И вот — старость ли, бренность ли так называемых минувших лет долят к земле — прикемарил я, сидя на берегу реки, и начал отдаляться от себя и от всего, что было вокруг. И совсем уж свалило бы меня сном и упал бы я с бревна, на котором сидел, но какой-то древний звук, извлеченный из древнего музыкального инструмента, не давал мне вовсе погрузиться в сон. «Что за звук? Откуда?» — угадывал я последним отблеском сознания и не мог отгадать. Звук раздражал меня. Мне хотелось отмахнуться от него и слушать тоже хотелось — этот звук погружал меня во что-то еще более глубокое, чем сон, такое знакомое, сердцу близкое, родное. Я сидился достать памятью, постигнуть этот звук, я потянулся к нему и, шатнувшись, упал с бревна…

Какое-то время я ничего не видел и ничего понять не мог, меня слепило солнцем, отблесками быстрой воды.

Но вот я увидел, узнал, встрепенулся.

По ту сторону реки, впаяв деревяшку в прибрежный ил, стоял знакомый мне заречный инвалид и широко улыбался, открыв искуренные редкие зубы, улыбался моей озадаченности, моему недоумению. А рядом с ним мальчик в белых лаптях, в белых онучах, в рубашке с поясом — этакий юный Лель из русской складной сказки — играл на новеньком березовом рожке.

— Петрович, дуда! — кричал мне инвалид, показывая на мальчика. — Дуда! Я сам изладил! Петрович, проснись!..

Но мне не хотелось просыпаться. Проснувшись, я увижу заросшее бурьяном и кустарником поле, по-за ним пустую деревушку, которую, резвясь, пожгли отдыхавшие здесь прошлым летом пионеры. Они до этого не видели, как горит человеческое жилье. Все видели: спутник, транзистор, телевизор, даже как человек по Луне ходит — видели, но живого пожара не видели, вот и подожгли пустую избу — из любопытства.
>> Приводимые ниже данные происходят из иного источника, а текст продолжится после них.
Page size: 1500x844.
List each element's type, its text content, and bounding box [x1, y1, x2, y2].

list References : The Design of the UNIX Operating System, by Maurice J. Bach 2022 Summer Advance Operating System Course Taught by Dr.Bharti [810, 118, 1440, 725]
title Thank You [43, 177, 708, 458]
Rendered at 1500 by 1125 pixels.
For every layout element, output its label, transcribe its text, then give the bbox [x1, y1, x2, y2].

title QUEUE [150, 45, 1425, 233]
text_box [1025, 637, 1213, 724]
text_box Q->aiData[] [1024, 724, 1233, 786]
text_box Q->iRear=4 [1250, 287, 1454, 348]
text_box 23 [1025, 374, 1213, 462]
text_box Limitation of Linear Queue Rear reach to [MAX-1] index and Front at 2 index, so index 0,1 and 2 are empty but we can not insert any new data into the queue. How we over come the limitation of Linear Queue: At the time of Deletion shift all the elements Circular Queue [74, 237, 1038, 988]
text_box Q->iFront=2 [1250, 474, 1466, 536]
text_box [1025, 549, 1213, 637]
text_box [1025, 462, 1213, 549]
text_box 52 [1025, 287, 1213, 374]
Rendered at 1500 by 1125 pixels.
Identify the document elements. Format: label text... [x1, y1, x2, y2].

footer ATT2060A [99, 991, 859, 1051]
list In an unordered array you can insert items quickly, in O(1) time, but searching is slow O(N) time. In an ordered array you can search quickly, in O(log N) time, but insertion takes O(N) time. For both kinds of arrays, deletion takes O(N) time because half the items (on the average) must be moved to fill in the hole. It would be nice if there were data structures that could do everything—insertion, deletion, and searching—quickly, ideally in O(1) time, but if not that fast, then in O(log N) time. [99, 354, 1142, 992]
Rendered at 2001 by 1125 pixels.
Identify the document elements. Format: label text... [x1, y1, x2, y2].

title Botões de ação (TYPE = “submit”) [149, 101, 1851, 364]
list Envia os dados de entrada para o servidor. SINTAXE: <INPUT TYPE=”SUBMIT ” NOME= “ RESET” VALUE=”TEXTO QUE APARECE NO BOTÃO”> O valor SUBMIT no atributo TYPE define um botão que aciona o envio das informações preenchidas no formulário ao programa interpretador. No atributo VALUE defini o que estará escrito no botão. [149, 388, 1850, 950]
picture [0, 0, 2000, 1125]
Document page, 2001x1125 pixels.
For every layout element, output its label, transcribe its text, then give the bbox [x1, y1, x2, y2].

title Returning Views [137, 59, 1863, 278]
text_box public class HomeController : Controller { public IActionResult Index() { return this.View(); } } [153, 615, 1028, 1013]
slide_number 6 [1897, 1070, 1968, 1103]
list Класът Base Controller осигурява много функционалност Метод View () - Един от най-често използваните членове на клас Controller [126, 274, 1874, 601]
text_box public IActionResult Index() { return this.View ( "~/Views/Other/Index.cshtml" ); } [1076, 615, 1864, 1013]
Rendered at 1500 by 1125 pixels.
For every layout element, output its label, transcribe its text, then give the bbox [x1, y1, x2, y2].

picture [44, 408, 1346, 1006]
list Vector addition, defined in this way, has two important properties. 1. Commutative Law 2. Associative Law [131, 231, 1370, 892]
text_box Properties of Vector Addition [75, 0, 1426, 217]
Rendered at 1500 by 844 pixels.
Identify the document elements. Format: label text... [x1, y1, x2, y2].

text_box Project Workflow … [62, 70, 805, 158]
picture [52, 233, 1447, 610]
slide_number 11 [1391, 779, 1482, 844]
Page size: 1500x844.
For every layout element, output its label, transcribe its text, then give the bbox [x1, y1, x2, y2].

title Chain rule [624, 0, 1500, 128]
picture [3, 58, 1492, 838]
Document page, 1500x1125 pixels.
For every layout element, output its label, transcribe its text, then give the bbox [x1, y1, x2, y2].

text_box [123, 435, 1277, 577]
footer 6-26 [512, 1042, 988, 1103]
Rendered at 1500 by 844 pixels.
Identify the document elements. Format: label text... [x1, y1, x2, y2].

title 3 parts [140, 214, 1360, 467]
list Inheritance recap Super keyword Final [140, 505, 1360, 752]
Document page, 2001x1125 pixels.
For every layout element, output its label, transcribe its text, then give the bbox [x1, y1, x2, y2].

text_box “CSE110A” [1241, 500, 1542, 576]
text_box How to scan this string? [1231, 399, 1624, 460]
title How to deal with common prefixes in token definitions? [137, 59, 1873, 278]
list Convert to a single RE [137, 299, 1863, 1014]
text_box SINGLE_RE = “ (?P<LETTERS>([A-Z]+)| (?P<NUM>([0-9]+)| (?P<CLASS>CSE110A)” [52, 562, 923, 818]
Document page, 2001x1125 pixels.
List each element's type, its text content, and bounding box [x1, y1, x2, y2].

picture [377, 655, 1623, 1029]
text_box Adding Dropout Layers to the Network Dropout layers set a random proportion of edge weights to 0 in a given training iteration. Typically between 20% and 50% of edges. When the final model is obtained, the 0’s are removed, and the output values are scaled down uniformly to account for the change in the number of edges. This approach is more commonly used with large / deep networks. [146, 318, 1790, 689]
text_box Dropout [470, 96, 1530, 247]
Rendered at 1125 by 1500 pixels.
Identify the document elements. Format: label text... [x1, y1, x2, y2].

Ветром подхватило пламя и смахнуло половину пустого села. Дети-пионеры не знали, что крестьяне в ветер даже печей не топили, боясь пожаров. Да что им, нашим многоразвитым деткам, чьи-то жилища — это все им чужое. Чужого не жалко.

Мужик-инвалид давно переселился на центральную усадьбу колхоза, но покоса старого все еще не бросал и картошки садил возле старой избы, в своей старой родимой деревне.

Нe один год, не один стог сена чернел среди покоса. «Обошелся. Прошлогодними сенами обошелся. А этот стог пушшай стоит. Дожжи пойдут, сена не поставишь — все сгодится».

Картошки инвалид закапывает на зиму в сосновом бору, в песочную ямку. Как-то пришел весною и предлагает картошек — пропадают, мол. И я понял: не столь уж нужда, сколь тоска по родному углу тянет его сюда, в родное село.

А заделье крестьянин всегда найдет.

Вот дуду изладил, лапти сыну сплел, мать онучки из холста отбелила, рубашечку сшила — нарядили родители парня неразумного под старину, и он, в угоду им, играет на дуде, благо пионеры в джинсах да с транзисторами еще не приехали и стесняться некого.

Это, значит, инвалид с женою прибрались во дворе, пропололи огород, потяпали картошку, пробовали косить, но трава на покосе еще не «подошла» — вот легкой работой они и наслаждаются, отдыхают в родном углу.